**** DATASET CONTENT

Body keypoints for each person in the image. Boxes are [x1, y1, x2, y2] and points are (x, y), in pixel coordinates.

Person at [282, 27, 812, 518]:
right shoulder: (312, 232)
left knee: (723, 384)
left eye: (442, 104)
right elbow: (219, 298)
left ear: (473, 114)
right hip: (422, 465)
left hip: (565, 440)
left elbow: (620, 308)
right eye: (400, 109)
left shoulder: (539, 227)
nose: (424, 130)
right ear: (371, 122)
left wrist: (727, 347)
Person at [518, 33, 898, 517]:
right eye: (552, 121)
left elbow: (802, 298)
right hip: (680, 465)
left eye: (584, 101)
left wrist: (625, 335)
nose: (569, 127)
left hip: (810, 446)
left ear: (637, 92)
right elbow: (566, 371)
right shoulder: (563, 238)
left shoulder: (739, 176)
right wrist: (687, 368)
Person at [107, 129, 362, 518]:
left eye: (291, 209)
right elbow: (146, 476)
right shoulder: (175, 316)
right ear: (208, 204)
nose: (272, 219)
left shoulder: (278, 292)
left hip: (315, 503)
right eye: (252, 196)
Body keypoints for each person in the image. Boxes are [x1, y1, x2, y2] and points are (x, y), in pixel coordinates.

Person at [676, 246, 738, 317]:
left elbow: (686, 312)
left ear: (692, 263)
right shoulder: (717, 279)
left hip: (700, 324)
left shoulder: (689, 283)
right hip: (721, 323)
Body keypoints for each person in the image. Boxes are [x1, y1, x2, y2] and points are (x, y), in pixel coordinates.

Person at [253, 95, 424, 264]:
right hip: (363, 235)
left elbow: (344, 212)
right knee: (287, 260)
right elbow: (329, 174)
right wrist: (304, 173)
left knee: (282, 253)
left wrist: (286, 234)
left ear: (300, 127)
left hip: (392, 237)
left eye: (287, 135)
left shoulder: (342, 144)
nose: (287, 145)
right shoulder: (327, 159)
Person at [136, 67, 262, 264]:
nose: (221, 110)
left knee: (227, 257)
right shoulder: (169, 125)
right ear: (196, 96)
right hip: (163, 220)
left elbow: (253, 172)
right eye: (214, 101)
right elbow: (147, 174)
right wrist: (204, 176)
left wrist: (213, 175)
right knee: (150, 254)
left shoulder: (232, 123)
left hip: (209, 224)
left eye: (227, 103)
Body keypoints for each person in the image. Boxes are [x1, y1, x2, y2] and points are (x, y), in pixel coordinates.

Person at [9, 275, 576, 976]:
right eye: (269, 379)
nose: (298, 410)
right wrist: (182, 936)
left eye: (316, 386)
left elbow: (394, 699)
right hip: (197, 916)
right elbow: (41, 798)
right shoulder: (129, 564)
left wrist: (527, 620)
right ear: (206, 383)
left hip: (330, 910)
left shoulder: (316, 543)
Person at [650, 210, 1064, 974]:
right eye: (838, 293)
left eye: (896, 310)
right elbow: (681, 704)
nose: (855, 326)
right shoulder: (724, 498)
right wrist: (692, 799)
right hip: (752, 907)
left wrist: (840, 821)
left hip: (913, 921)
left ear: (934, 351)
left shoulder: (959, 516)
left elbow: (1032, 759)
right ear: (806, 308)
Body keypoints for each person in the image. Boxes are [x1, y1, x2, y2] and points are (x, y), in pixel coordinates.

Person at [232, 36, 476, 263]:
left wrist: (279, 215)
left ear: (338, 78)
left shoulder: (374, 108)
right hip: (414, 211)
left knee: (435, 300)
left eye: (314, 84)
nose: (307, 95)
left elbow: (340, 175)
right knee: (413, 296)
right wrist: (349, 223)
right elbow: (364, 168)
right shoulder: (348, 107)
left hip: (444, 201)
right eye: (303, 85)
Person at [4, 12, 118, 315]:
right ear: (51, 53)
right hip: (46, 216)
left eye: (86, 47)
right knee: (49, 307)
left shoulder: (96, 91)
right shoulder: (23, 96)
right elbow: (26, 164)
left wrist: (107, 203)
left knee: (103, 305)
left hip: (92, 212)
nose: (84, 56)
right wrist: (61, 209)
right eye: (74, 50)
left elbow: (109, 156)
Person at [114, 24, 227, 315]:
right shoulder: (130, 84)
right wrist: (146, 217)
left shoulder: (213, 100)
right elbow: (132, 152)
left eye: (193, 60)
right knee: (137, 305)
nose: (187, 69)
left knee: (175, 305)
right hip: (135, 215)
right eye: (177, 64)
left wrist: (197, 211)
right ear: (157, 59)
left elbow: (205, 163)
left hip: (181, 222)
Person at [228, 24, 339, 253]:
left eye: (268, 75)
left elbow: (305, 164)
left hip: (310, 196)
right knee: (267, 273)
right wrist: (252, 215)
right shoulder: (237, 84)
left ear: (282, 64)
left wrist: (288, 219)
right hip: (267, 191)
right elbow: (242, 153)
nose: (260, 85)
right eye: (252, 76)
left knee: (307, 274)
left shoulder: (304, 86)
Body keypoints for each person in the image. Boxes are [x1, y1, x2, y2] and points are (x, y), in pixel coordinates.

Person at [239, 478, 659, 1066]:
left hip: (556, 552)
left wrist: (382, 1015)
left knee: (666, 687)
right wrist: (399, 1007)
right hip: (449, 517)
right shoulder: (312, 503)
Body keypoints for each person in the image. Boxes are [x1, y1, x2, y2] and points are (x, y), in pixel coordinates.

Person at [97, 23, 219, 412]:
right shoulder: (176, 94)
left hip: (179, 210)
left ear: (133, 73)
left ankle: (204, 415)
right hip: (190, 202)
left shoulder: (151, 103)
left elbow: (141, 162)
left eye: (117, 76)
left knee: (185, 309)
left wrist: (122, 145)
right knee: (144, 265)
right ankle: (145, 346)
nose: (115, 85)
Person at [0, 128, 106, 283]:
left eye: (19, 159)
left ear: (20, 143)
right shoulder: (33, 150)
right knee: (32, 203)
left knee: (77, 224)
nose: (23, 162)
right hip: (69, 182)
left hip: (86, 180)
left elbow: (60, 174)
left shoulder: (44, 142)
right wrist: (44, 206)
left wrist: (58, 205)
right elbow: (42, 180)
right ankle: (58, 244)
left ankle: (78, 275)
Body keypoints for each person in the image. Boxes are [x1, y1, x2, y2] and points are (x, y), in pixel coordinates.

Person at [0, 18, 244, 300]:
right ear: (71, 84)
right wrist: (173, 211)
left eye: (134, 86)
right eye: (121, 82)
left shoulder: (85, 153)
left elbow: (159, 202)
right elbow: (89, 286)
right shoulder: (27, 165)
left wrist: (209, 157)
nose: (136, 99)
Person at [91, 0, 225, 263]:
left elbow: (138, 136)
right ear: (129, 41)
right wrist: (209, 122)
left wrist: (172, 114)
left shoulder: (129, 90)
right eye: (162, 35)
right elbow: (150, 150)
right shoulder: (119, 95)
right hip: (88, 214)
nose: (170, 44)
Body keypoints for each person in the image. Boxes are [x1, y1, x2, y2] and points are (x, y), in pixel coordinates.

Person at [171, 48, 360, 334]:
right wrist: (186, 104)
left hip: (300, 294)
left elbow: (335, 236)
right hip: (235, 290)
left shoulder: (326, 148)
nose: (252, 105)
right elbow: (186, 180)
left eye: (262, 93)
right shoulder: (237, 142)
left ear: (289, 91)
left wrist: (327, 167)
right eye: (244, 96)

********

→ YOUR INSTRUCTIONS
Go through the listing and copy each line with the string "ankle".

→ TASK RESULT
left ankle: (204, 415)
right ankle: (145, 346)
right ankle: (58, 244)
left ankle: (78, 275)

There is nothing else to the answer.